England's 2015 World Cup bid earns Brown's backing

Gordon Brown's government may have been credit-crunched to within an inch of its life, but it still believes it can find enough loose change to support an English bid for the 2015 World Cup.

After long discussions with Whitehall's mandarin set, the Rugby Football Union yesterday confirmed its interest in staging the event – Twickenham, Wembley and Old Trafford would be the principal venues, along with the Millennium Stadium in Cardiff – despite concerns over an £80m guarantee demanded by the tournament's custodians. Three rivals – Italy, Japan and South Africa – are expected to table competing bids later this month, but England start the race as clear favourites.

The Italians, struggling more badly as a rugby country than at any point since their Six Nations entry in 2000, are rank outsiders, while the Japanese are said to be more interested in hosting the 2019 competition.

The South Africans, who will stage the football equivalent next year, can make a strong argument on the facilities front and they have the advantage of operating in a Euro-friendly time zone, but a northern hemisphere option would generate more revenue for administrators who expect a sharp fall in profits from the 2011 tournament in New Zealand. A decision will be made in late July.

England last hosted the World Cup in 1991, dramatically increasing public interest in the sport. The RFU also made a bold pitch for the 2007 competition, but were trounced by France in the final vote. Francis Baron, the governing body's chief executive, has repeatedly expressed his alarm over the £80m guarantee, claiming it was "very hard to make the numbers work in the current economic climate". But after securing government backing, he believes he has minimised the chances of the RFU ending up out of pocket.

Meanwhile, the organisers of the European Challenge Cup – the second-tier event run for those clubs who fail to qualify for the Heineken Cup – yesterday defended their decision to hold this year's final at Gloucester, despite fierce protests from the French club Bourgoin. It will be the ninth successive final to be played in England, and the men from the Lyonnais were less than ecstatic at the prospect of playing Northampton at a venue so close to the Midlands.

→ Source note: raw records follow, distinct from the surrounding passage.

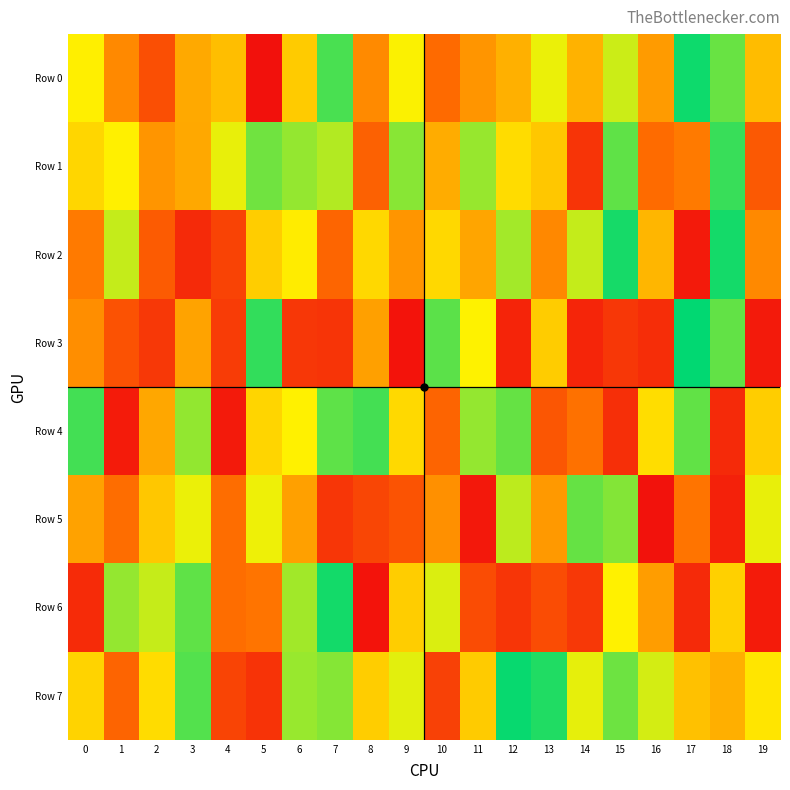

Which series changed the most between 3 and 11?

Row 6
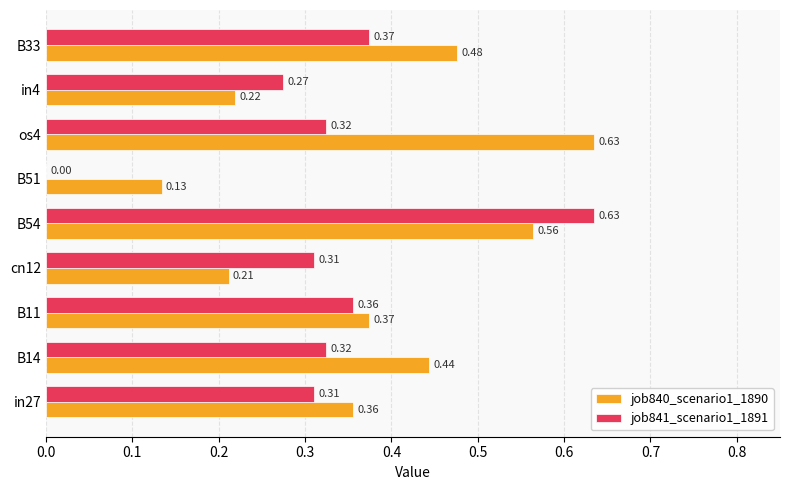

How many values in the job841_scenario1_1891 series exceed 0?

8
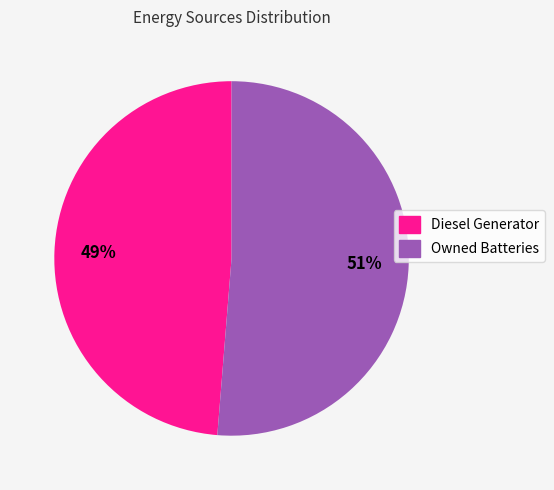

Which category accounts for the majority?

Owned Batteries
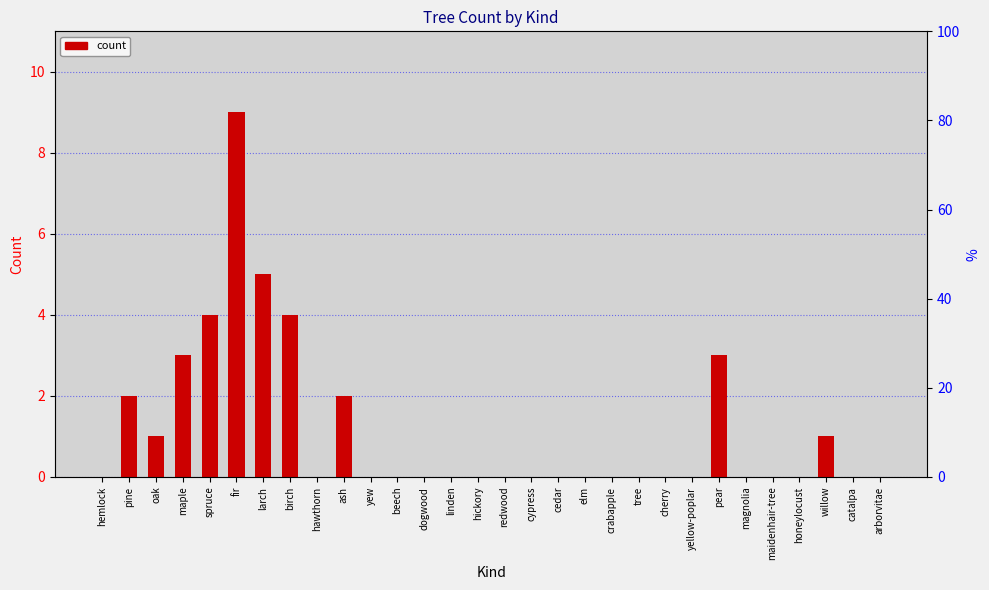

What is the label of the 3rd bar from the right?

willow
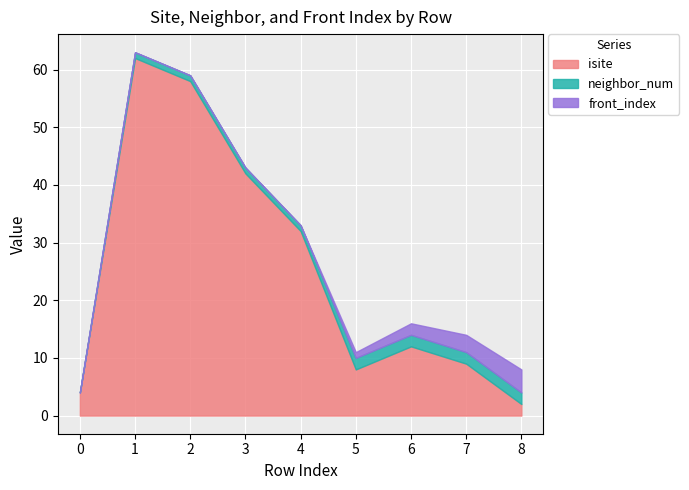

At which category is the sum across all series the highest?

1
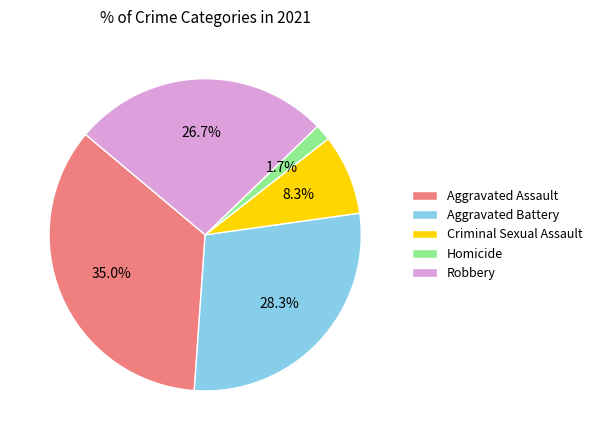

Is Aggravated Assault the majority of the pie?

No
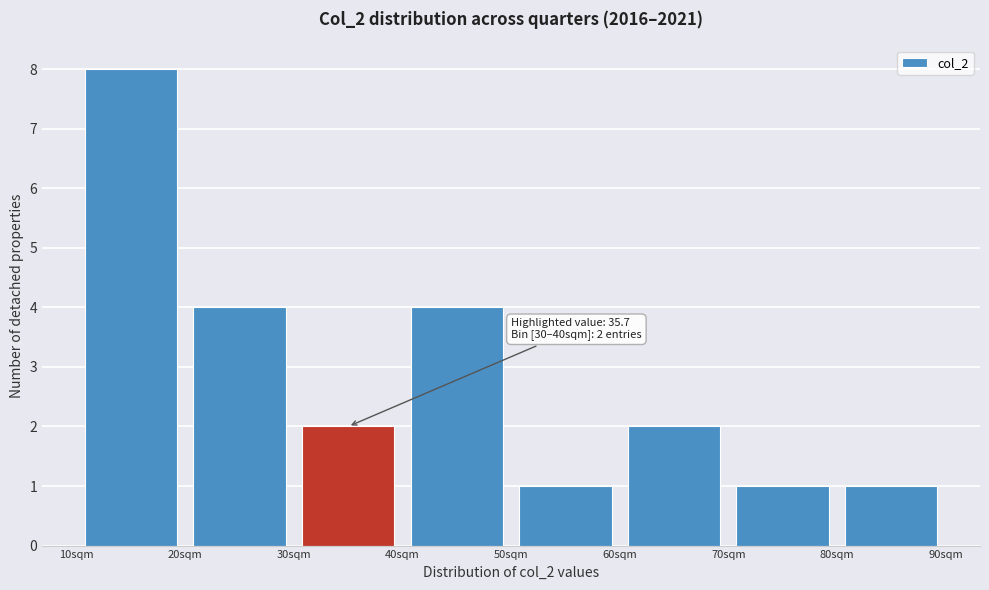

Which range on the x-axis has the tallest bar?

10 to 20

However, the European Rugby Cup chairman Jean-Pierre Lux gave his countrymen very short shrift.

"At no point in the three months since the end of the pool stage did anyone in France show interest in hosting this final," said the former Tricolore centre. "We even waited until after the quarter-finals, at a time when the people of Bourgoin knew they could play in the final. I thought they were going to wake up, but no one woke up and no one contacted us. The final will not change."

Harlequins expect their All Black outside-half Nick Evans to be fit for this weekend's Premiership semi-final with London Irish, who fear they will be without the Springbok prop Faan Rautenbach.